Hanane (who asked us not to reveal her surname) is a former asylum seeker from Algeria who came to Ireland in 2015 with her young son. She volunteers with in an outreach capacity.

As she is an Arabic and French speaker, she facilitates workshops in Arabic, helps with translation of documents and supports other refugees and asylum seekers to obtain work suited to their qualifications and level of job readiness. She also volunteers with Waterford Integration Services in conjunction with Waterford Youth Services. She previously worked with Waterford Education Centre and Treo on a youth diversion project and is currently studying towards a degree in Community Development and Education ‘ at Waterford IT.

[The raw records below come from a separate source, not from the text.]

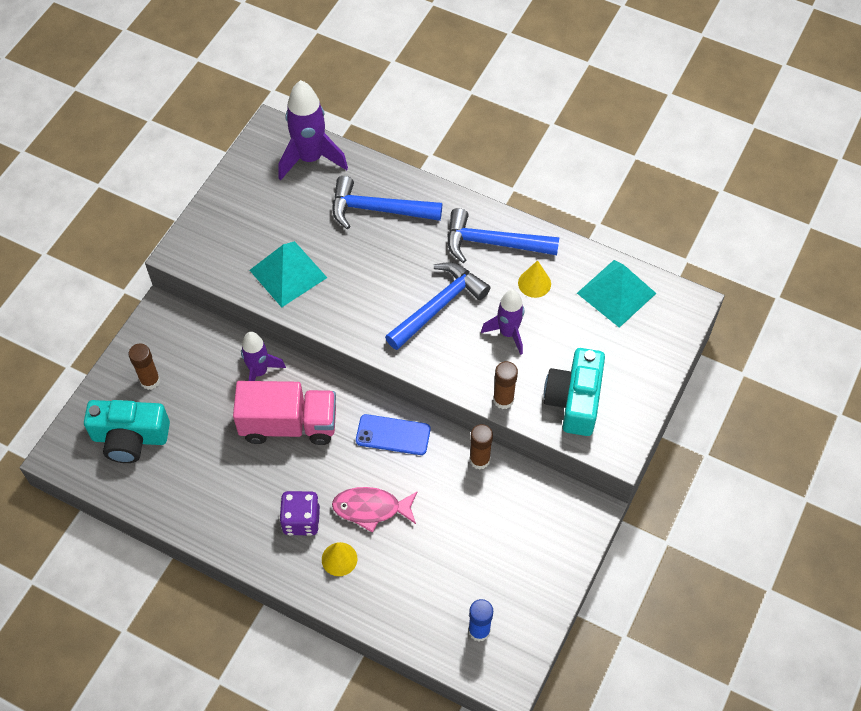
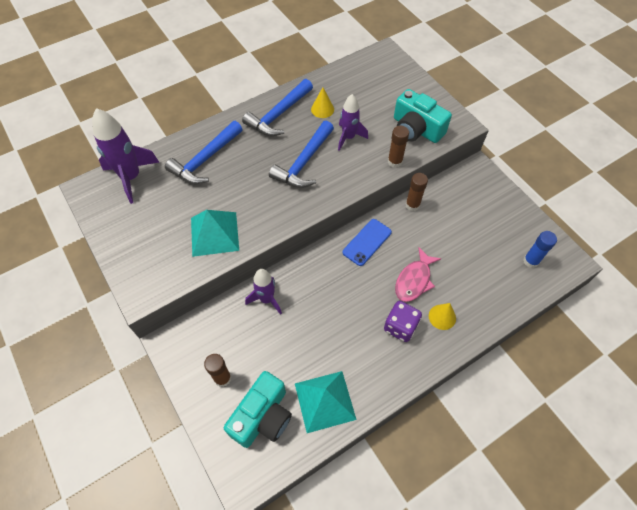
camera: 60 degrees left, 0 degrees up
pink truck [233,381,336,445] -> none
blue hammer [385,262,490,350] -> blue hammer turned 135 degrees counterclockwise [269,121,334,188]
turquoise pyramid [577,260,656,328] -> turquoise pyramid moved to [295,371,357,433]

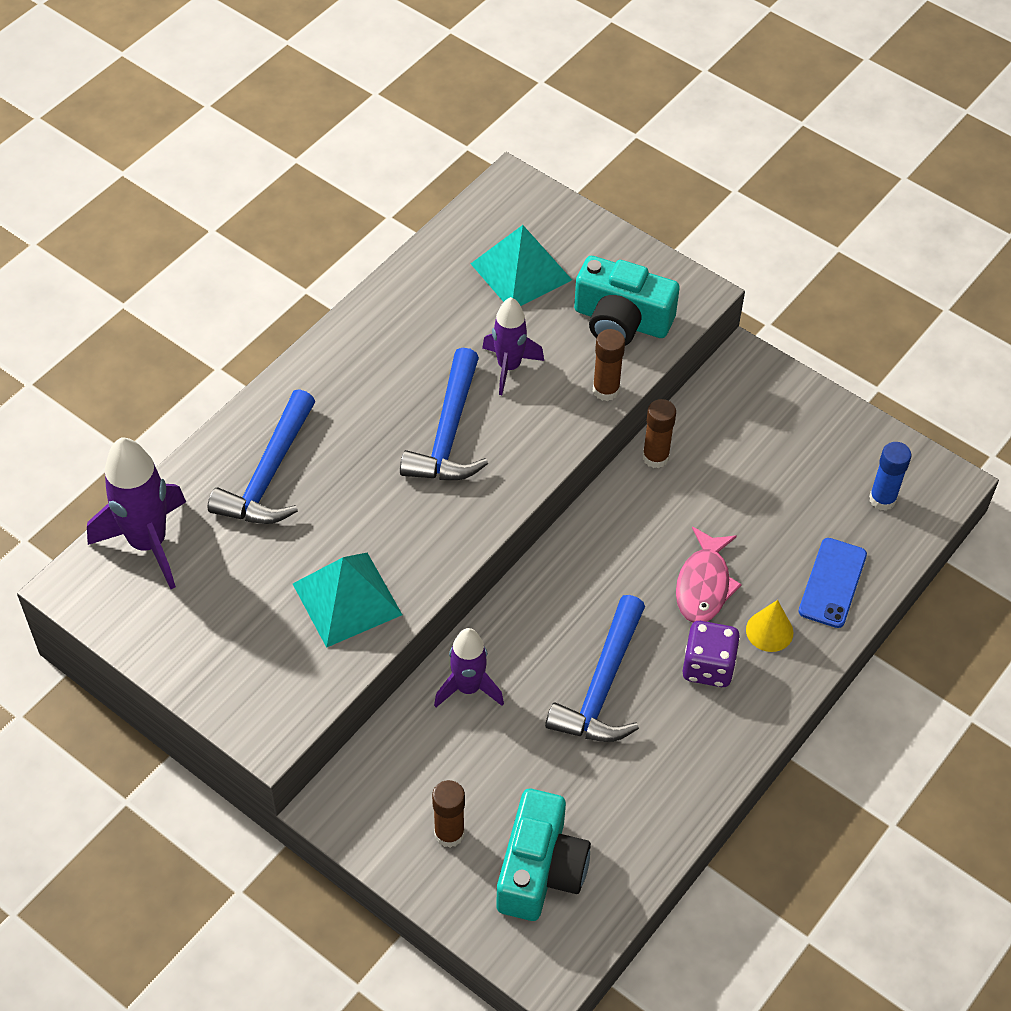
camera: 20 degrees left, 5 degrees down
blue hammer [242,79,313,136] -> blue hammer moved to [545,595,645,742]
turquoise pyramid [295,371,357,433] -> turquoise pyramid moved to [471,225,572,306]
yellow cone [311,87,334,118] -> none
blue phone [342,219,392,266] -> blue phone moved to [798,538,867,628]

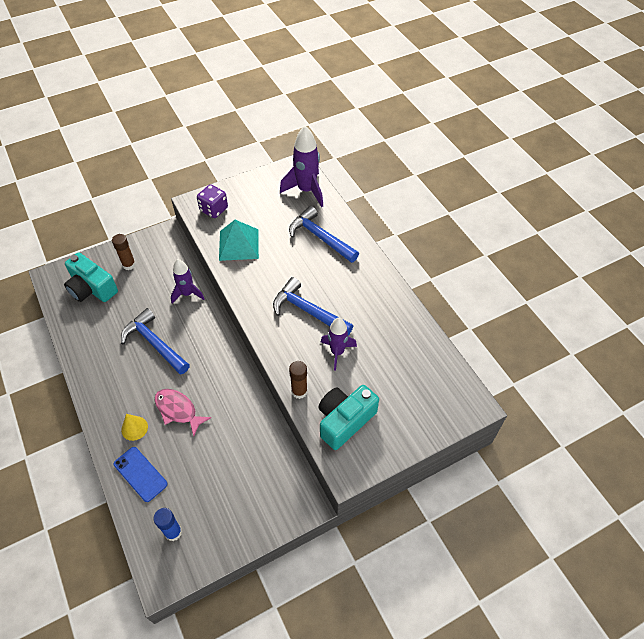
camera: 115 degrees right, 0 degrees up
turquoise pyramid [471,225,572,306] -> none
brown glue stick [643,399,676,468] -> none
purple dice [682,621,740,687] -> purple dice moved to [197,184,228,218]

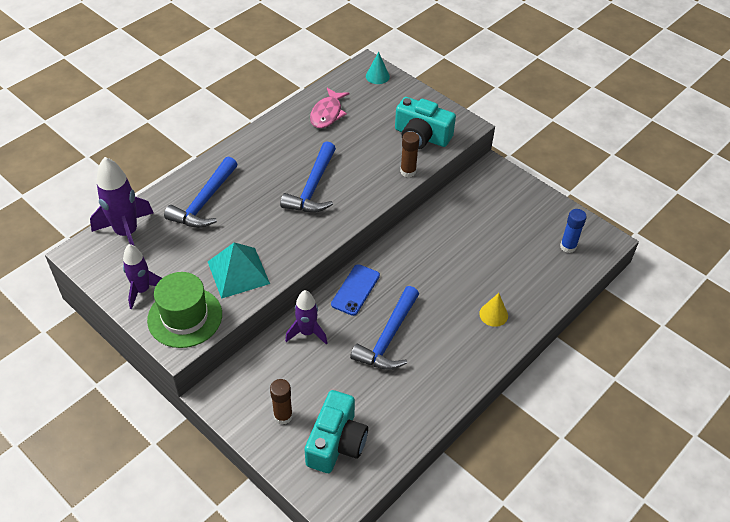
camera: 110 degrees left, 5 degrees down
blue phone [114,447,168,502] -> blue phone moved to [331,264,380,316]
pink fish [155,389,211,437] -> pink fish moved to [310,88,349,128]
purple dice [197,184,228,218] -> green hat [147,272,222,348]
purple rocket [321,317,357,371] -> purple rocket moved to [123,244,162,309]
none -> turquoise cone [366,52,390,84]

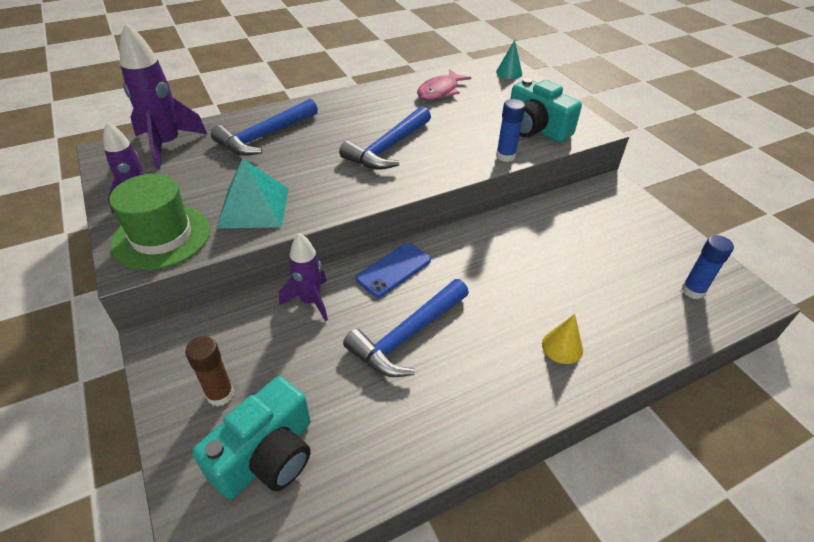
camera: 20 degrees right, 5 degrees down
brown glue stick [400,132,420,178] -> blue glue stick [496,99,525,162]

Life in Ireland has also been challenging for her, particularly because of legislation that denied asylum seekers and refugees the right to work and education (a situation that has improved recently). She refers to it as her “journey from oppression to liberation”.

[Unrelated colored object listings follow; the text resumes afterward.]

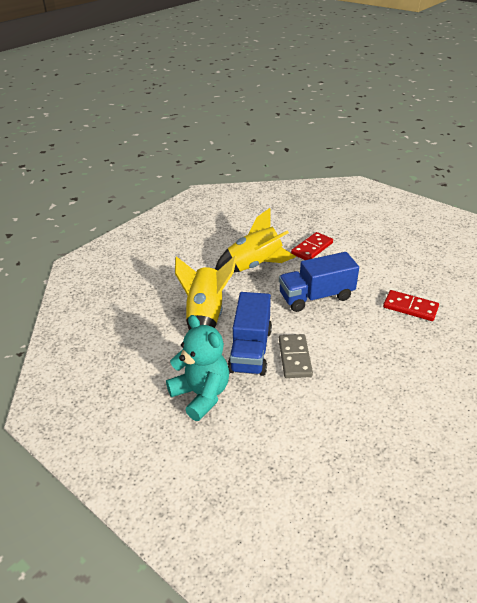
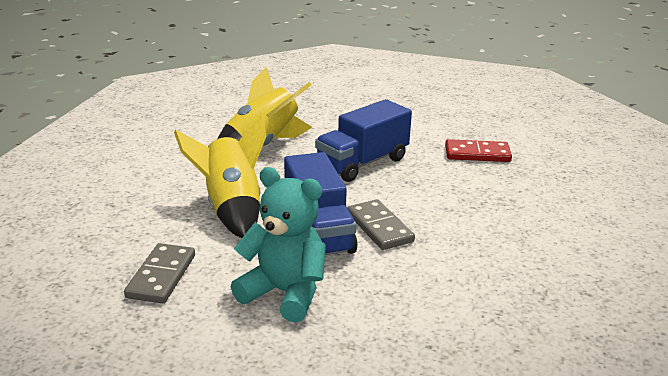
camera: 25 degrees left, 10 degrees down
red domino [291,232,333,260] -> none
none -> grey domino [124,243,195,303]

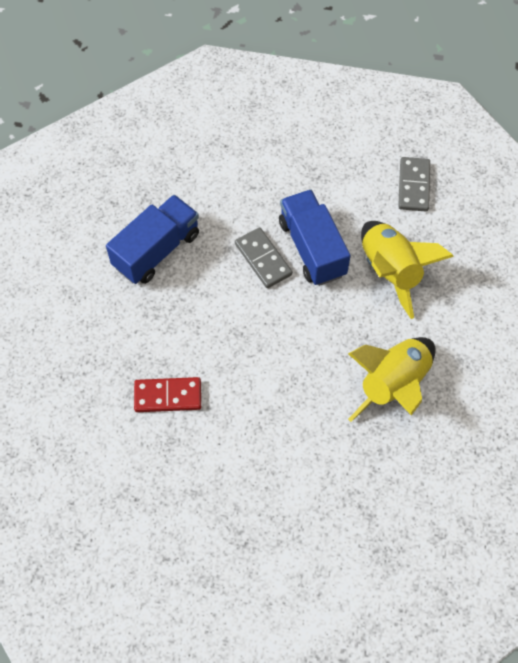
camera: 175 degrees right, 35 degrees up
turquoise teddy bear [231,167,326,323] -> none
blue truck [315,99,412,182] -> blue truck moved to [106,195,199,284]

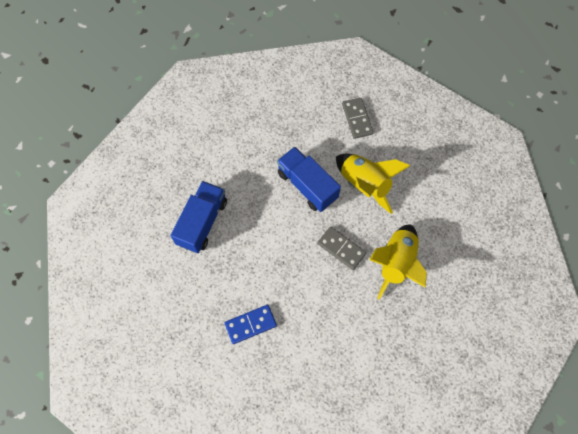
camera: 20 degrees left, 5 degrees up
red domino [134,377,201,412] -> blue domino [225,305,277,344]
grey domino [235,227,292,288] -> grey domino moved to [317,227,366,270]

She said the Irish state paid lip service to the idea of integration while placing barriers such as employment restrictions and the prohibition on obtaining a driving licence in the way thereby “increasing the level of stereotyping” and stigmatising of people who live in the DP system.

She emphasises that asylum seekers want to work and believes that “a diverse society is something amazing. Our uniqueness is our difference, I have something that you don’t have and you have something that I don’t have.”